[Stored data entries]
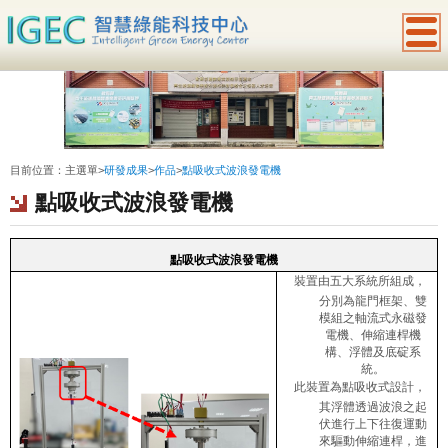
:::
目前位置：
主選單
>
研發成果
>
作品
>
點吸收式波浪發電機
點吸收式波浪發電機
點吸收式波浪發電機
裝置由五大系統所組成，
分別為龍門框架、雙
模組之軸流式永磁發
電機、伸縮連桿機
構、浮體及底碇系
統。
此裝置為點吸收式設計，
其浮體透過波浪之起
伏進行上下往復運動
來驅動伸縮連桿，進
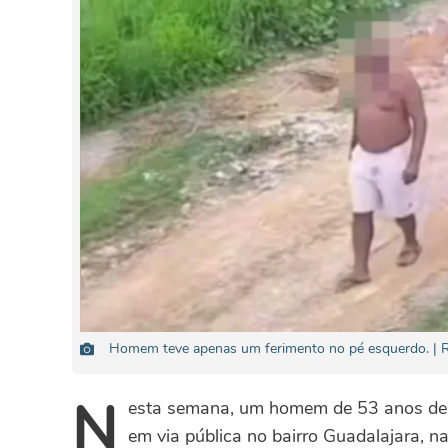
Homem teve apenas um ferimento no pé esquerdo. | 
N
esta semana, um homem de 53 anos de id
em via pública no bairro Guadalajara,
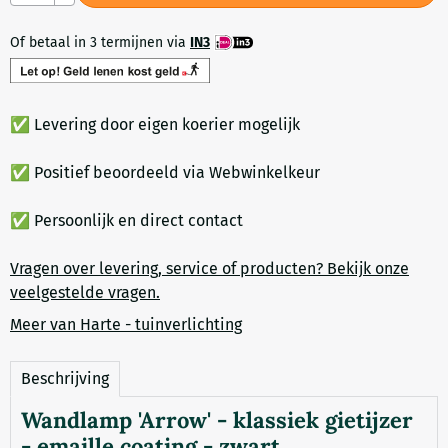
Of betaal in 3 termijnen via
IN3
✅ Levering door eigen koerier mogelijk
✅ Positief beoordeeld via Webwinkelkeur
✅ Persoonlijk en direct contact
Vragen over levering, service of producten? Bekijk onze
veelgestelde vragen.
Meer van Harte - tuinverlichting
Beschrijving
Wandlamp 'Arrow' - klassiek gietijzer
- emaille coating - zwart.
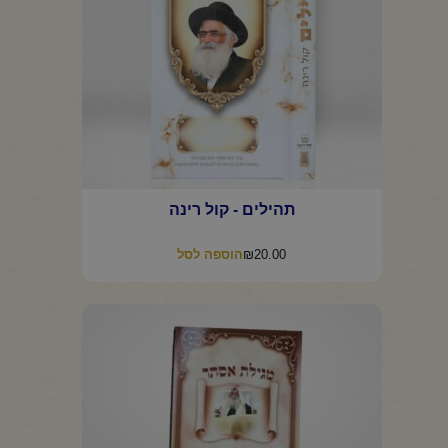
תהילים - קול רינה
₪
20.00
הוספה לסל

— Prompt —
Your task is to set down each line above verbatim while excluding the pictures.

— Output of the exercise —
:::
目前位置：
主選單
>
研發成果
>
作品
>
點吸收式波浪發電機
點吸收式波浪發電機
點吸收式波浪發電機
裝置由五大系統所組成，
分別為龍門框架、雙
模組之軸流式永磁發
電機、伸縮連桿機
構、浮體及底碇系
統。
此裝置為點吸收式設計，
其浮體透過波浪之起
伏進行上下往復運動
來驅動伸縮連桿，進
Homem teve apenas um ferimento no pé esquerdo. | 
N
esta semana, um homem de 53 anos de id
em via pública no bairro Guadalajara,
Of betaal in 3 termijnen via
IN3
✅ Levering door eigen koerier mogelijk
✅ Positief beoordeeld via Webwinkelkeur
✅ Persoonlijk en direct contact
Vragen over levering, service of producten? Bekijk onze
veelgestelde vragen.
Meer van Harte - tuinverlichting
Beschrijving
Wandlamp 'Arrow' - klassiek gietijzer
- emaille coating - zwart.
תהילים - קול רינה
₪
20.00
הוספה לסל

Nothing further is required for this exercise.